Disclaimer: I’m not a psychology professional. However, I am fascinated by psychology—the human mind is one of the weirdest and intriguing things out there, and in my writing, I love exploring the psychological dimensions of my characters.

Ever since I began getting serious about reading in 2017, I’ve been curious to know how reading affects thinking, understanding, and other parts of human psychology. It turns out that being a reading fan can do great things for your brain! So hopefully after reading this post, you’ll have even more incentive to dive into those books towering up on your to-be-read pile.  

A great article I found while researching this topic comes from Psychology Today. In her post “How Reading Can Change You in a Major Way,” Susan Krauss Whitbourne, Ph.D., writes, “One personality quality enhanced by literature is empathy, the ability to understand someone else’s point-of-view.” (Check out the awesome article here.)

I can attest to this. First-person narratives obviously are awesome for building empathy since you, the reader, are right up there in the cockpit with the narrator. Back in May 2017, I read J.D. Salinger’s The Catcher in the Rye. If you told me before I started reading the novel that I would end up understanding the viewpoint of a whiny, spoiled teenage boy with a habit of overusing slang, I wouldn’t have believed you.  

Although first-person stories are the easiest to gain empathy, the same works for third-person and even those most elusive of works, the second-person POV narrative. While reading Blood Meridian in February 2018 (a third-person point-of-view), I could feel The Kid’s terror as villainous Judge Holden tried to track him down across the American southwest . . . now, I’m not saying that I empathized with the Judge’s homicidal tendencies, but still, I didn’t dismiss him out of hand as “the bad guy” to root against. I could see that Holden was a human, too, just like The Kid, and that he had some serious problems that he wanted to take out on The Kid (okay, maybe that wasn’t the best example, but hopefully you get what I’m saying). What’s fascinating is that this empathy can transfer over to real life, helping you interact with family, friends, and coworkers better, especially when they’re telling their own stories or trying to talk through problems.  

Sometimes I think humans weren’t made to handle the barrage of information we’ve made for ourselves in the 21st Century. An awesome thing about reading is that it forces your mind to slow down. In a world full of instant or near-instant communication and an emphasis on busyness, it’s wonderful to open a book and have the pace of life ease to a manageable rate. Even if you’re the fastest reader on the planet, you can’t deny that a novel helps your brain slow down and focus on the words in front of you—unless you want the words not to make sense! 

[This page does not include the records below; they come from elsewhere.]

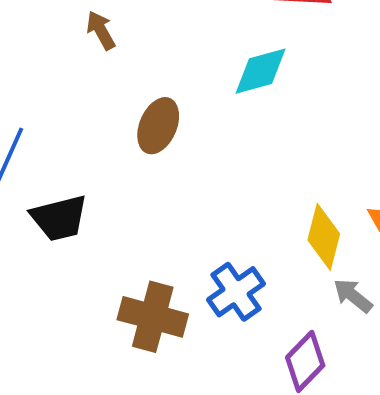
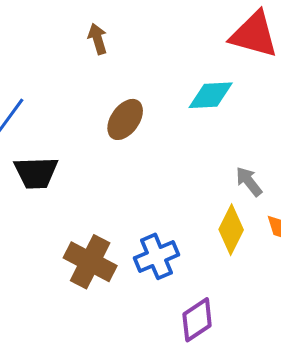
gray arrow: (353, 296) -> (249, 181), moved

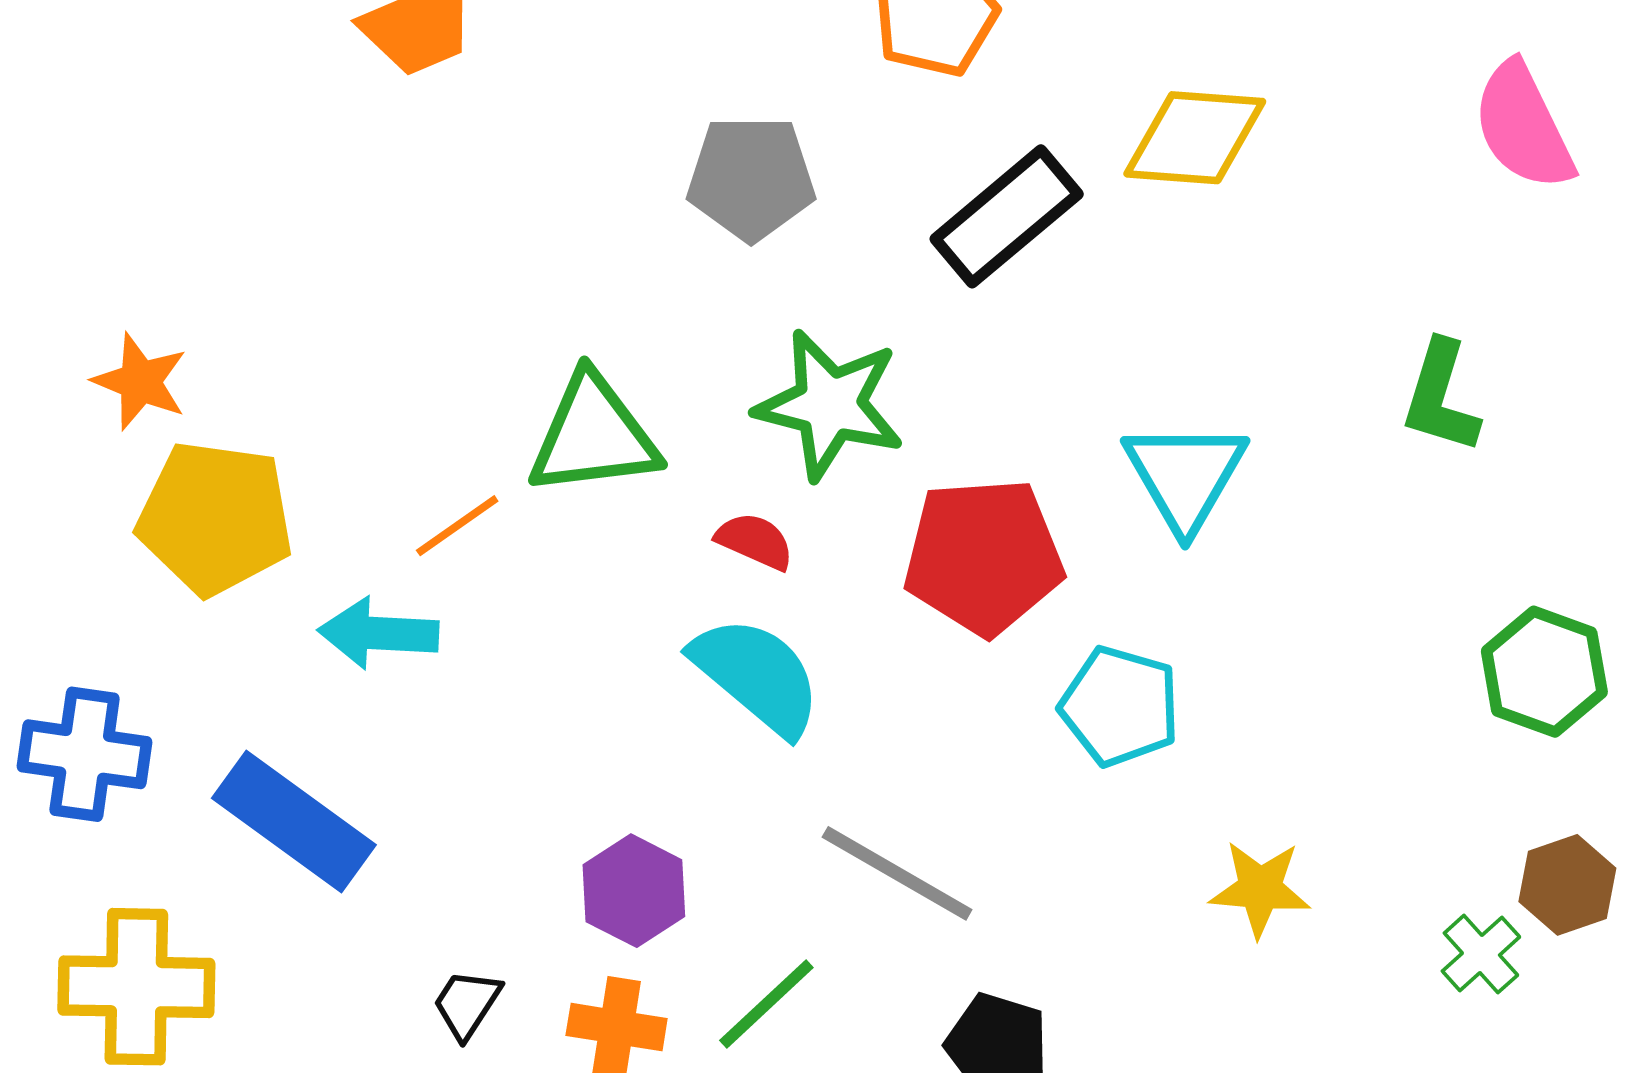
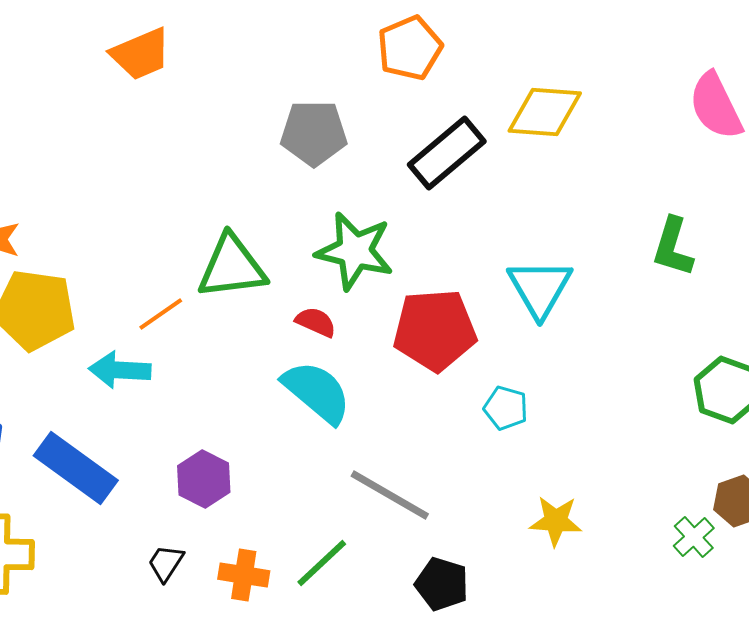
cyan pentagon: (1120, 706) -> (506, 408), size x0.7
yellow star: (1260, 889) -> (556, 521), moved
purple hexagon: (634, 891) -> (204, 479), moved

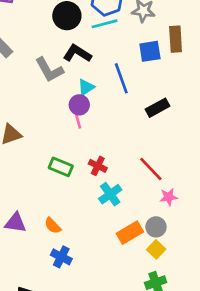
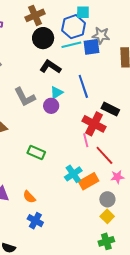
blue square: (150, 51) -> (92, 47), moved
gray L-shape: (49, 70) -> (25, 97), moved
black rectangle: (158, 108) -> (110, 109), turned 54
pink line: (78, 120) -> (86, 140), moved
red cross: (98, 166) -> (94, 124), moved, size x1.6
orange rectangle: (130, 233) -> (89, 181), moved

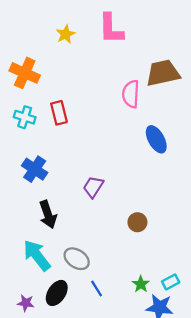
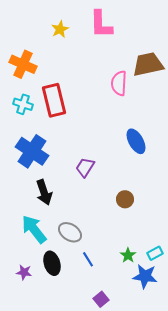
red rectangle: (59, 113) -> (54, 100), size x1.5
blue ellipse: (156, 139) -> (136, 141), moved
blue cross: (35, 169) -> (32, 151), size x1.4
black ellipse: (57, 293) -> (52, 263), turned -50

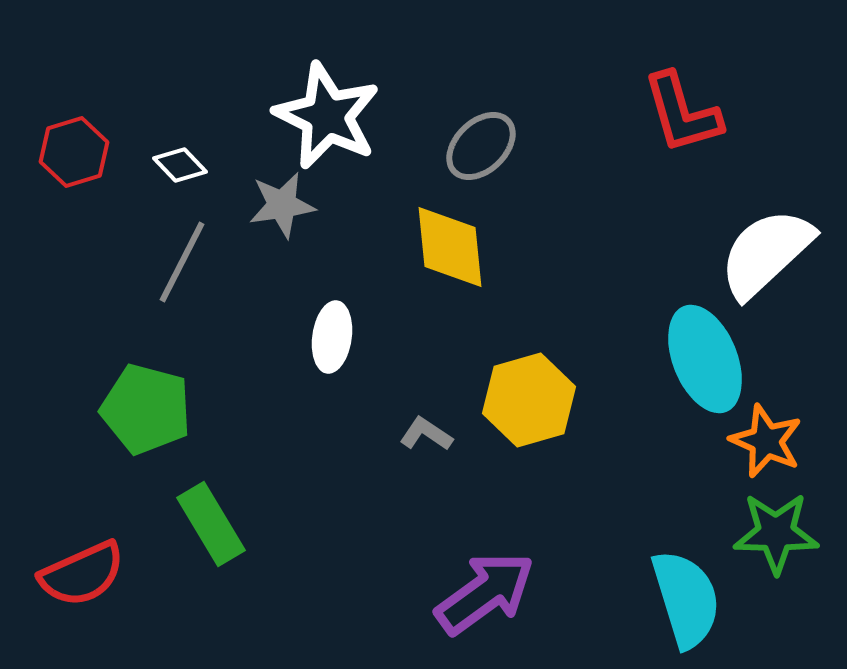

Another aspect of reading and human psychology is the ability of books to expand the imagination and make you think in different ways. This is especially true if you read a variety of books in different, even experimental, styles.

I’m a fiction writer, so reading novels is basically my rocket fuel for imagination. Even if you’re not a writer, though, books can still do wonders for how you see things—I remember as a kid, before I got into writing, the Harry Potter series made me realize that there are worlds that you can “live” in outside the real one. If you have a job that requires a lot of creative thinking—or if you’re like me and make creative thinking and your goal in life—then books will be your best friends.  They’ll help you think in ways that go beyond what’s been thought before, freeing your mind of stale ideas.